## TO DO
A faithful copy of every record is needed here. Images must not appear in it.

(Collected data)

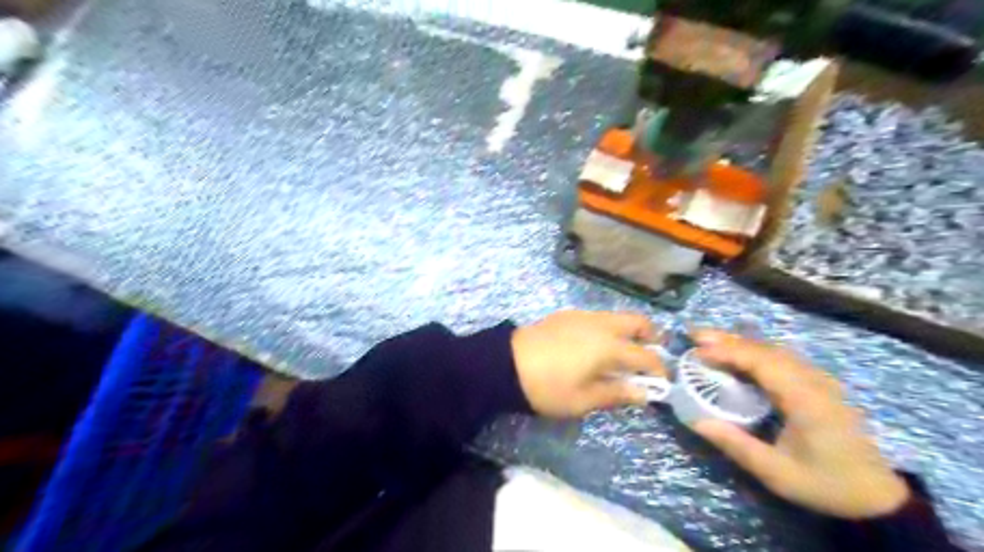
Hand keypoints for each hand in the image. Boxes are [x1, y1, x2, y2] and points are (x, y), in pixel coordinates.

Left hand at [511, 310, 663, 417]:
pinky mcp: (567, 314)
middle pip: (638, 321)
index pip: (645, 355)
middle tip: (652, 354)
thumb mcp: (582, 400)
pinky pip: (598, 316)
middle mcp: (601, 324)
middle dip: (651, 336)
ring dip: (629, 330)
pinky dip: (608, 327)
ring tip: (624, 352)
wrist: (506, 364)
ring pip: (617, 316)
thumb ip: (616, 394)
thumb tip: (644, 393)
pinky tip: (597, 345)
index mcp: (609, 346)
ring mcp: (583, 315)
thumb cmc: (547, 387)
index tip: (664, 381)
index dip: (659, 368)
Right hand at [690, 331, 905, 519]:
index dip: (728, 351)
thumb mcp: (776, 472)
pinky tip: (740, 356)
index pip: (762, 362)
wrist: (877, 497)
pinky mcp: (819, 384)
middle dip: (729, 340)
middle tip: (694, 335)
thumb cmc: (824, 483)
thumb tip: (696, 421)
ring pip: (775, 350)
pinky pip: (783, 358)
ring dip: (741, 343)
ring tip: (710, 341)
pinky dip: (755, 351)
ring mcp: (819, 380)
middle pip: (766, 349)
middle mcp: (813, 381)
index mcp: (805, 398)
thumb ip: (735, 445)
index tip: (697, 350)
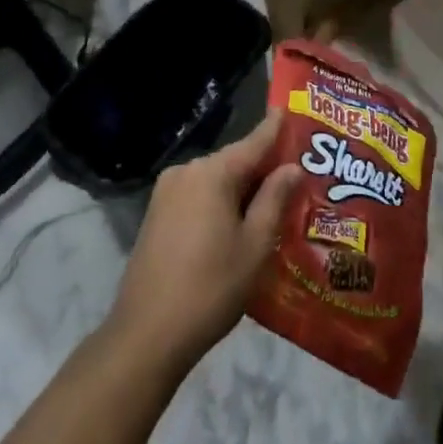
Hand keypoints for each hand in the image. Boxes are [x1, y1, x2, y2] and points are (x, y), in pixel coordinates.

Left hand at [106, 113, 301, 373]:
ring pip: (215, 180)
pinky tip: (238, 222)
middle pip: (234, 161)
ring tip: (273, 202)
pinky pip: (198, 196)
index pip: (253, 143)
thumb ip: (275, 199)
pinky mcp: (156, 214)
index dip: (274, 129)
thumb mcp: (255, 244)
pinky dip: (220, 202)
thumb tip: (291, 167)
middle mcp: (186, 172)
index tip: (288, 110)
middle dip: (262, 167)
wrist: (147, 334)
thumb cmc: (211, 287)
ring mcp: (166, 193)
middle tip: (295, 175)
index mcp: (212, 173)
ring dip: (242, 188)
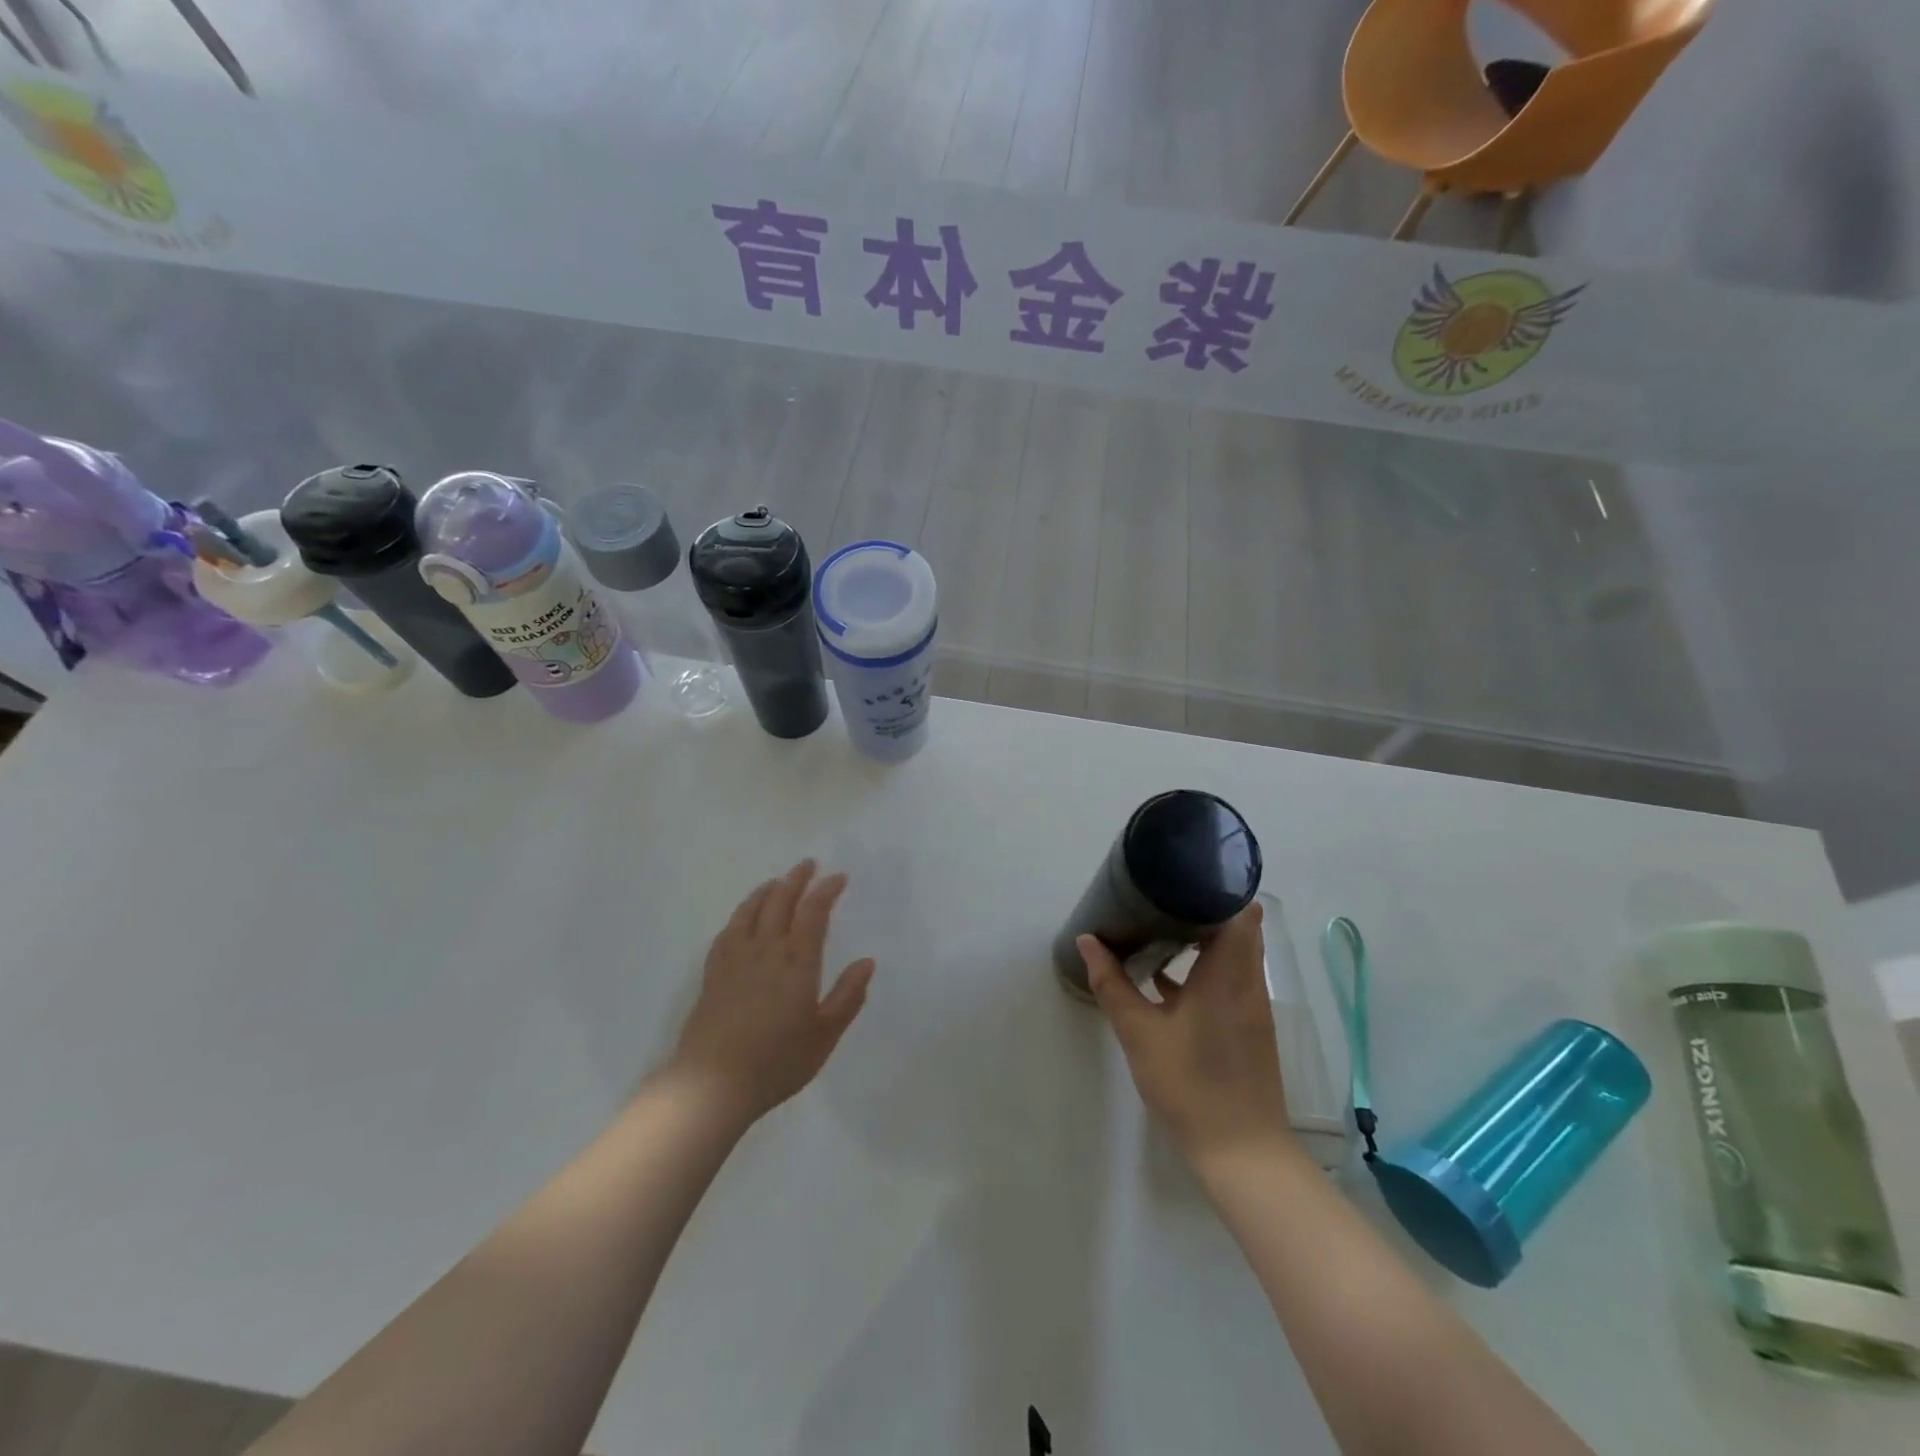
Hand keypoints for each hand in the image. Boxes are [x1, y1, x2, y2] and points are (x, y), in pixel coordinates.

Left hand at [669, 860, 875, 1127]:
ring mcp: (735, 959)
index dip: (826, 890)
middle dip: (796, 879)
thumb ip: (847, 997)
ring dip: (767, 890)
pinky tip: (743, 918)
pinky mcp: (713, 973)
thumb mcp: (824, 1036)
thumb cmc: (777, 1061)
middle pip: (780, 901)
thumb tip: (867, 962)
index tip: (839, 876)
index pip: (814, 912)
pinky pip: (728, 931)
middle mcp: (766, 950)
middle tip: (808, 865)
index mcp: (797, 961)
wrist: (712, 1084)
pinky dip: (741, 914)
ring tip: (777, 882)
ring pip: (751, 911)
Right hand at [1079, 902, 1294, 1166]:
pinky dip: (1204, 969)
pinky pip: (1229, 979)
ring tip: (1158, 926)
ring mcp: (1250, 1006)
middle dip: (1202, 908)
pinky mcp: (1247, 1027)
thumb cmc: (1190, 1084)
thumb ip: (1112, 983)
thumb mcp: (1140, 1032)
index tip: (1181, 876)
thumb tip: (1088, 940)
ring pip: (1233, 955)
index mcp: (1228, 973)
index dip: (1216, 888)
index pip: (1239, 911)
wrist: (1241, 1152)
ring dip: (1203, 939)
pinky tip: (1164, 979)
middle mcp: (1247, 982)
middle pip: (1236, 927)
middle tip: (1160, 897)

## RESULT FOR THIS EXERCISE
Hand keypoints for each hand in the image. Boxes are [x1, y1, x2, y2] and points are (x, y), in pixel coordinates.

Left hand at [511, 310, 663, 417]:
pinky mcp: (567, 314)
middle pip: (638, 321)
index pip: (645, 355)
middle tip: (652, 354)
thumb mcp: (582, 400)
pinky pip: (598, 316)
middle mcp: (601, 324)
middle dip: (651, 336)
ring dip: (629, 330)
pinky dip: (608, 327)
ring tip: (624, 352)
wrist: (506, 364)
ring pip: (617, 316)
thumb ip: (616, 394)
thumb tip: (644, 393)
pinky tip: (597, 345)
index mcp: (609, 346)
ring mcp: (583, 315)
thumb cmc: (547, 387)
index tip: (664, 381)
index dip: (659, 368)
Right hand at [690, 331, 905, 519]:
index dip: (728, 351)
thumb mcp: (776, 472)
pinky tip: (740, 356)
index pip: (762, 362)
wrist: (877, 497)
pinky mcp: (819, 384)
middle dip: (729, 340)
middle tip: (694, 335)
thumb cmc: (824, 483)
thumb tip: (696, 421)
ring pip: (775, 350)
pinky pip: (783, 358)
ring dip: (741, 343)
ring tip: (710, 341)
pinky dip: (755, 351)
ring mcp: (819, 380)
middle pip: (766, 349)
middle mcp: (813, 381)
index mcp: (805, 398)
thumb ip: (735, 445)
index tip: (697, 350)
Hand keypoints for each hand in the image. Boxes are [x1, y1, x2, y2] and points are (x, y), in pixel coordinates.

Left hand at [106, 113, 301, 373]:
ring pip: (215, 180)
pinky tip: (238, 222)
middle pip: (234, 161)
ring tip: (273, 202)
pinky pip: (198, 196)
index pip: (253, 143)
thumb ip: (275, 199)
pinky mcp: (156, 214)
index dip: (274, 129)
thumb mcp: (255, 244)
pinky dip: (220, 202)
thumb tip: (291, 167)
middle mcp: (186, 172)
index tip: (288, 110)
middle dip: (262, 167)
wrist: (147, 334)
thumb cmc: (211, 287)
ring mcp: (166, 193)
middle tip: (295, 175)
index mcp: (212, 173)
ring dip: (242, 188)
Hand keypoints for each hand in the image. Boxes are [x1, y1, x2, y2] and points are (x, y), in pixel coordinates.

Left hand at [669, 860, 875, 1127]:
ring mcp: (735, 959)
index dip: (826, 890)
middle dip: (796, 879)
thumb ip: (847, 997)
ring dip: (767, 890)
pinky tip: (743, 918)
pinky mcp: (713, 973)
thumb mcp: (824, 1036)
thumb cmc: (777, 1061)
middle pip: (780, 901)
thumb tip: (867, 962)
index tip: (839, 876)
index pip: (814, 912)
pinky pip: (728, 931)
middle mcp: (766, 950)
middle tip: (808, 865)
index mcp: (797, 961)
wrist: (712, 1084)
pinky dip: (741, 914)
ring tip: (777, 882)
ring pip: (751, 911)
Right hand at [1079, 902, 1294, 1166]:
pinky dip: (1204, 969)
pinky pip: (1229, 979)
ring tip: (1158, 926)
ring mcp: (1250, 1006)
middle dip: (1202, 908)
pinky mcp: (1247, 1027)
thumb cmc: (1190, 1084)
thumb ip: (1112, 983)
thumb mcp: (1140, 1032)
index tip: (1181, 876)
thumb tip: (1088, 940)
ring pip: (1233, 955)
index mcp: (1228, 973)
index dip: (1216, 888)
index pip: (1239, 911)
wrist: (1241, 1152)
ring dip: (1203, 939)
pinky tip: (1164, 979)
middle mcp: (1247, 982)
middle pip: (1236, 927)
middle tip: (1160, 897)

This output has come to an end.